A similar pattern was seen for models M2, M5, and M8, as illustrated in Figure 21 and Table 5. The C_L values of the M5 model (relative to M2) increased by 44.2 percent on average as the effective length increased by 57 percent. The C_L values of the M8 model (relative to M2) increased by 84.7 percent on average as the effective length increased by 113 percent.

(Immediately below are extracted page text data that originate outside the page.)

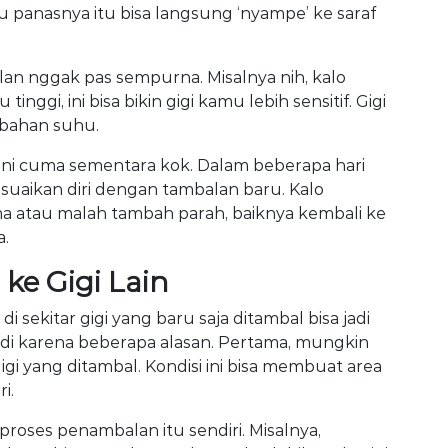
u panasnya itu bisa langsung ‘nyampe’ ke saraf
an nggak pas sempurna. Misalnya nih, kalo
nggi, ini bisa bikin gigi kamu lebih sensitif. Gigi
ubahan suhu.
as ini cuma sementara kok. Dalam beberapa hari
suaikan diri dengan tambalan baru. Kalo
ama atau malah tambah parah, baiknya kembali ke
a.
ke Gigi Lain
di sekitar gigi yang baru saja ditambal bisa jadi
adi karena beberapa alasan. Pertama, mungkin
igi yang ditambal. Kondisi ini bisa membuat area
i.
proses penambalan itu sendiri. Misalnya,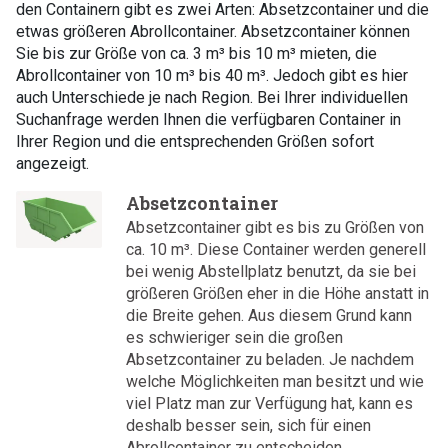
den Containern gibt es zwei Arten: Absetzcontainer und die
etwas größeren Abrollcontainer. Absetzcontainer können
Sie bis zur Größe von ca. 3 m³ bis 10 m³ mieten, die
Abrollcontainer von 10 m³ bis 40 m³. Jedoch gibt es hier
auch Unterschiede je nach Region. Bei Ihrer individuellen
Suchanfrage werden Ihnen die verfügbaren Container in
Ihrer Region und die entsprechenden Größen sofort
angezeigt.
Absetzcontainer
Absetzcontainer gibt es bis zu Größen von
ca. 10 m³. Diese Container werden generell
bei wenig Abstellplatz benutzt, da sie bei
größeren Größen eher in die Höhe anstatt in
die Breite gehen. Aus diesem Grund kann
es schwieriger sein die großen
Absetzcontainer zu beladen. Je nachdem
welche Möglichkeiten man besitzt und wie
viel Platz man zur Verfügung hat, kann es
deshalb besser sein, sich für einen
Abrollcontainer zu entscheiden.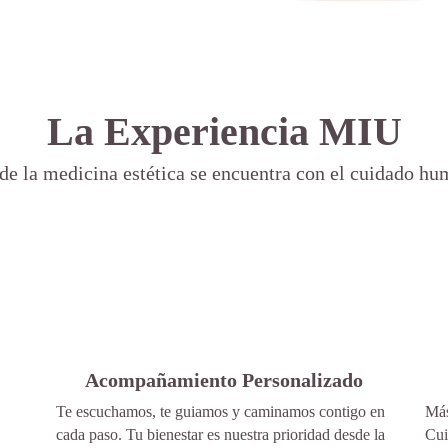
La Experiencia MIU
e la medicina estética se encuentra con el cuidado h
Acompañamiento Personalizado
Te escuchamos, te guiamos y caminamos contigo en
Más
cada paso. Tu bienestar es nuestra prioridad desde la
Cui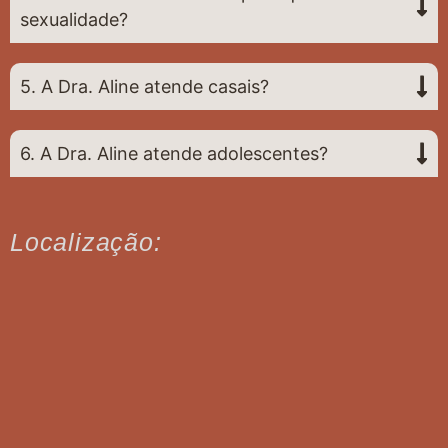
sexualidade?
5. A Dra. Aline atende casais?
6. A Dra. Aline atende adolescentes?
Localização: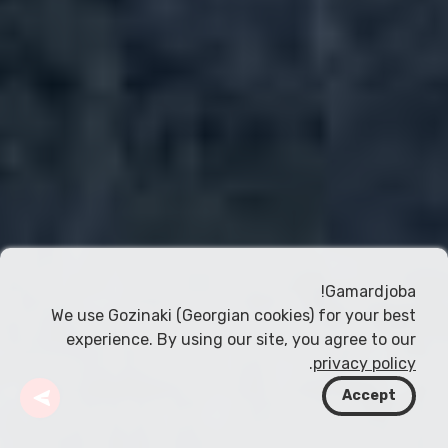
Gamardjoba!
We use Gozinaki (Georgian cookies) for your best
experience. By using our site, you agree to our
.
privacy policy
Accept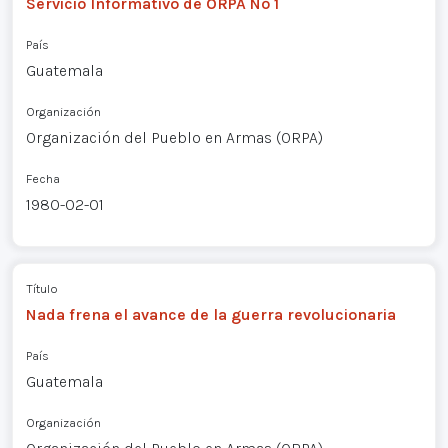
Servicio Informativo de ORPA Nº 1
País
Guatemala
Organización
Organización del Pueblo en Armas (ORPA)
Fecha
1980-02-01
Título
Nada frena el avance de la guerra revolucionaria
País
Guatemala
Organización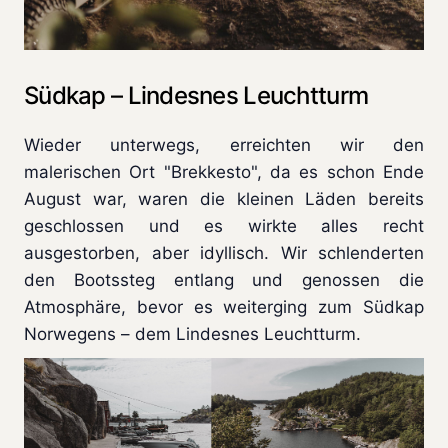
Südkap – Lindesnes Leuchtturm
Wieder unterwegs, erreichten wir den
malerischen Ort "Brekkesto", da es schon Ende
August war, waren die kleinen Läden bereits
geschlossen und es wirkte alles recht
ausgestorben, aber idyllisch. Wir schlenderten
den Bootssteg entlang und genossen die
Atmosphäre, bevor es weiterging zum Südkap
Norwegens – dem Lindesnes Leuchtturm.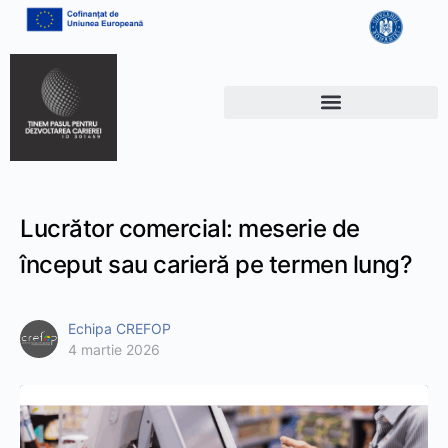
Lucrător comercial: meserie de
început sau carieră pe termen lung?
Echipa CREFOP
4 martie 2026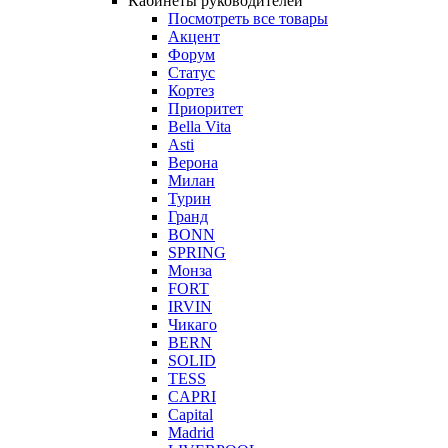
Кабинеты руководителей
Посмотреть все товары
Акцент
Форум
Статус
Кортез
Приоритет
Bella Vita
Asti
Верона
Милан
Турин
Гранд
BONN
SPRING
Монза
FORT
IRVIN
Чикаго
BERN
SOLID
TESS
CAPRI
Capital
Madrid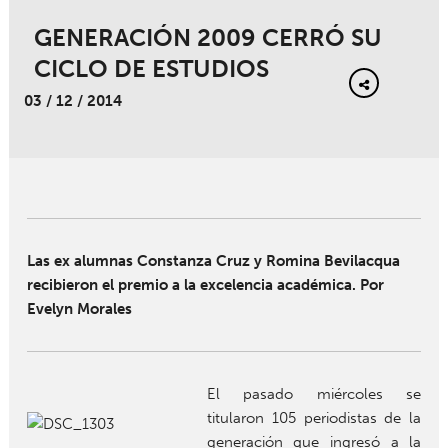
GENERACIÓN 2009 CERRÓ SU
CICLO DE ESTUDIOS
03 / 12 / 2014
Las ex alumnas Constanza Cruz y Romina Bevilacqua
recibieron el premio a la excelencia académica. Por
Evelyn Morales
El pasado miércoles se
titularon 105 periodistas de la
generación que ingresó a la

For models M3, M6, and M9, the C_L values of the M6 model (relative to M3) increased by 46.6 percent on average as the effective length increased by 57 percent. The C_L values of the M9 model (relative to the M3) increased by 69.1 percent on average while the effective length increased by 113 percent, as shown in Figure 22 and Table 5.

3.4. Regression Analysis

Because varied values of L_C, P, and h resulted in different C_B values in Figure 15, Figure 16, Figure 17, Figure 18, Figure 19, Figure 20, Figure 21 and Figure 22, there is a possibility that they are related. Accordingly, to find any probable correlation equations between discharge coefficients of round-cornered rectangular labyrinth weirs, C_B, and other parameters such as effective length (L_C), weir height (P), and water depth above the weir crest (h), the discharge coefficient was chosen as the dependent variable in the linear analysis model, with the other variables serving as independent variables. As shown below, a linear relationship is assumed for the depiction of the relationship between the variables:

$$C_B={\beta }_1+{\beta }_2\left(\frac{L_C}{B}\right)+{\beta }_3\left(\frac{P}{B}\right)+{\beta }_4\left(\frac{h}{B}\right)$$

(3)

where β₁, β ₂, β ₃, and β ₄ are the model constants.

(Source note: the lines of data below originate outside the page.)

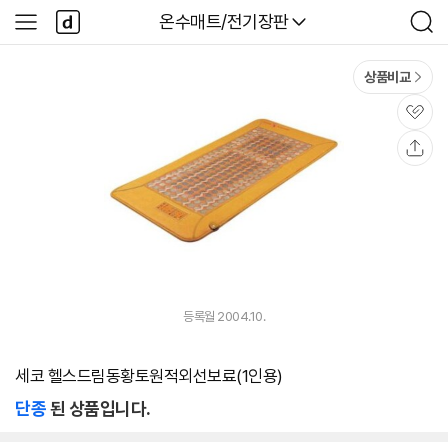
본문 바로가기
다
다나와
온수매트/전기장판
사
검
나
이
색
와
드
메
메
상품비교
인
뉴
관
심
공
유
등록월 2004.10.
세코 헬스드림동황토원적외선보료(1인용)
단종
된 상품입니다.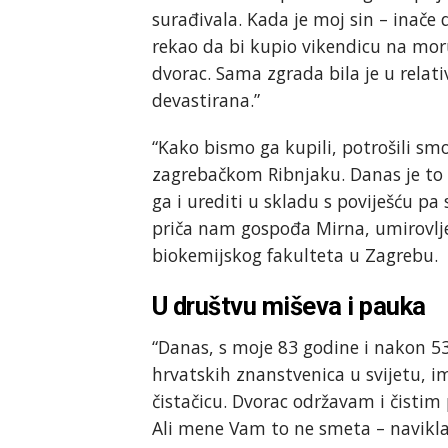
surađivala. Kada je moj sin – inače 
rekao da bi kupio vikendicu na moru
dvorac. Sama zgrada bila je u relat
devastirana.”
“Kako bismo ga kupili, potrošili smo
zagrebačkom Ribnjaku. Danas je to p
ga i urediti u skladu s poviješću pa
priča nam gospođa Mirna, umirovlje
biokemijskog fakulteta u Zagrebu.
U društvu miševa i pauka
“Danas, s moje 83 godine i nakon 53
hrvatskih znanstvenica u svijetu, i
čistačicu. Dvorac održavam i čistim
Ali mene Vam to ne smeta – navikla 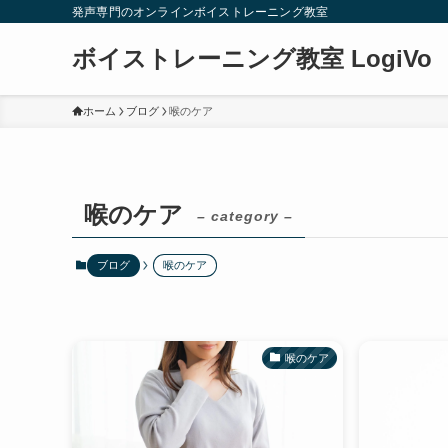
発声専門のオンラインボイストレーニング教室
ボイストレーニング教室 LogiVo
ホーム
ブログ
喉のケア
喉のケア
– category –
ブログ
喉のケア
喉のケア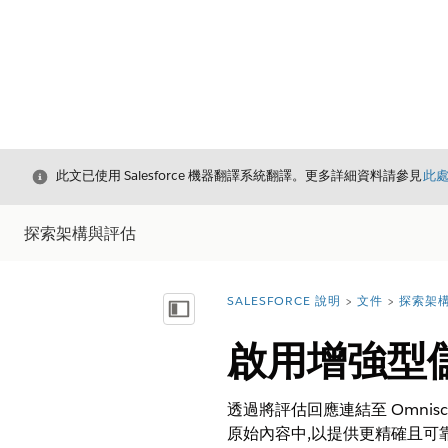
結束
此文已使用 Salesforce 機器翻譯系統翻譯。更多詳細資料請參見
此
探索架構與評估
SALESFORCE 說明
文件
探索架
您位於此處：
顯示目錄
啟用增強型
透過將評估回應連結至 Omni
原始內容中,以提供更精確且可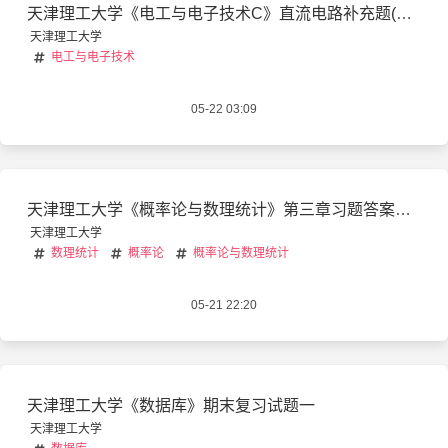
天津理工大学《电工与电子技术C》直流电路补充题(答案)
天津理工大学
电工与电子技术
05-22 03:09
天津理工大学《概率论与数理统计》第三章习题答案详解
天津理工大学
数理统计
概率论
概率论与数理统计
05-21 22:20
天津理工大学《数据库》期末复习试题一
天津理工大学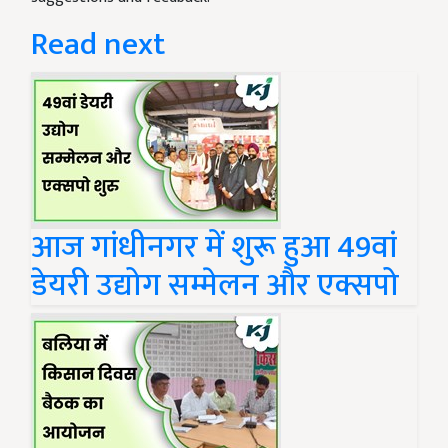
Read next
आज गांधीनगर में शुरू हुआ 49वां
डेयरी उद्योग सम्मेलन और एक्सपो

Sixty-two experimental results were employed in the multiple linear regression analysis. Forty-four (44) experimental results were utilized to determine the model, while the remaining data (18 results) were used to evaluate the model. The following equation emerged from the multiple linear regression analysis:

$$C_B=0.553+0.333\left(\frac{L_C}{B}\right)+0.204\left(\frac{P}{B}\right)+1.094\left(\frac{h}{B}\right)$$

(4)

The root mean square errors (RMSE), mean absolute errors (MAE), mean relative error percentage (RE), and coefficient of determination (R²) for the multiple linear regression analysis were 0.8874, 0.03943, 4.75%, and 0.9187, respectively. Equation 4 was used to compare the observed discharge coefficients to the computed values in Figure 23. The measured values and the computed values from the proposed equation showed satisfactory agreement.

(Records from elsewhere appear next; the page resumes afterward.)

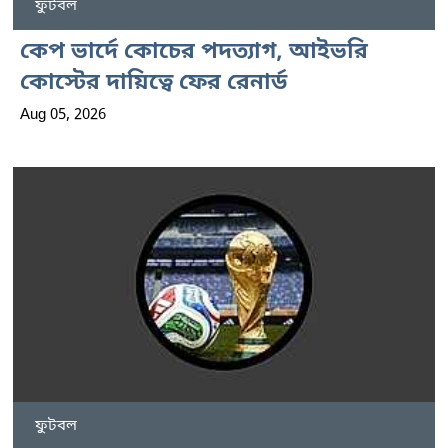
ফুটবল
কেপ ভার্দে কোচের পদত্যাগ, আইভরি
কোস্টের দায়িত্বে ফের রেনার্ড
Aug 05, 2026
ফুটবল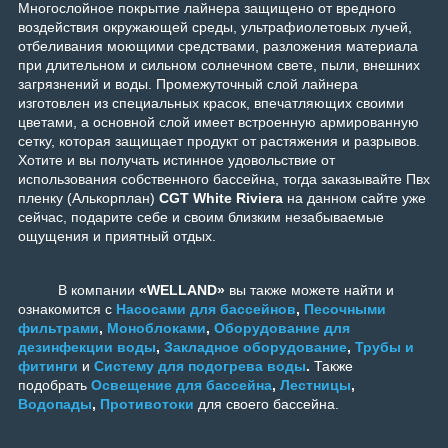
Многослойное покрытие лайнера защищено от вредного
воздействия окружающей среды, ультрафиолетовых лучей,
отбеливания моющими средствами, разложения материала
при длительном и сильном солнечном свете, пыли, внешних
загрязнений и воды. Промежуточный слой лайнера
изготовлен из специальных красок, впечатляющих своими
цветами, а основной слой имеет встроенную армированную
сетку, которая защищает продукт от растяжения и разрывов.
Хотите и вы получать истинное удовольствие от
использования собственного бассейна, тогда заказывайте Пвх
пленку (Алькорплан)
CGT
White Riviera
на данном сайте уже
сейчас, подарите себе и своим близким незабываемые
ощущения и приятный отдых.
В компании
«WELLAND»
вы также можете найти и
ознакомится с
Насосами для бассейнов
,
Песочными
фильтрами
,
Моноблоками
,
Оборудование для
дезинфекции воды
,
Закладное оборудование
,
Трубы и
фитинги
и
Систему для подогрева воды
.
Также
подобрать
Освещение для бассейна
,
Лестницы
,
Водопады
,
Противотоки
для своего бассейна.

Figure 23. Measured vs. Calculated Discharge Coefficients (C_B) for all models.

4. Conclusions

The hydraulic performance of the flow over round-cornered rectangular labyrinth weirs was investigated experimentally by varying the effective length and weir heights. In a prismatic flume, nine models were erected and tested. Next, the discharge coefficients for the nine models were calculated for various overflow discharges. The following conclusions can be drawn:

• For round-cornered rectangular labyrinth weirs, the discharge coefficient, C_L, increases as the H_T/P ratios increase until a certain value of H_T/P is reached, after which C_L values decrease steadily;
• Round-cornered rectangular labyrinth weirs with greater L_C/B ratios (higher M values) showed higher hydraulic efficiency for the H_T/P ranges utilized in this study, 0.1 ≤ H_T/P ≤ 0.65. The discharge coefficient increased by 35.7 percent on average as the effective length increased by 57 percent. On average, the discharge coefficient increased by 70% while the effective length increased by 113 percent;
• As the weir height (P) increases, the hydraulic efficiency of round-cornered rectangular labyrinth weirs increases marginally. For the effective length of the weir to the channel width ratios (L_C/B) ≤ 1.78, however, the influence of weir height diminishes;
• One should increase the weir height or effective length to lessen the influence of headwater inflation and nappe interferences of flows across round-cornered rectangular labyrinth weirs;
• Using multiple linear regression analysis, a satisfactory correlation equation was found between discharge coefficients of round-cornered rectangular labyrinth weirs, C_B, and the other parameters, namely the effective length (L_C), weir height (P), and water depth over the weir crest (h).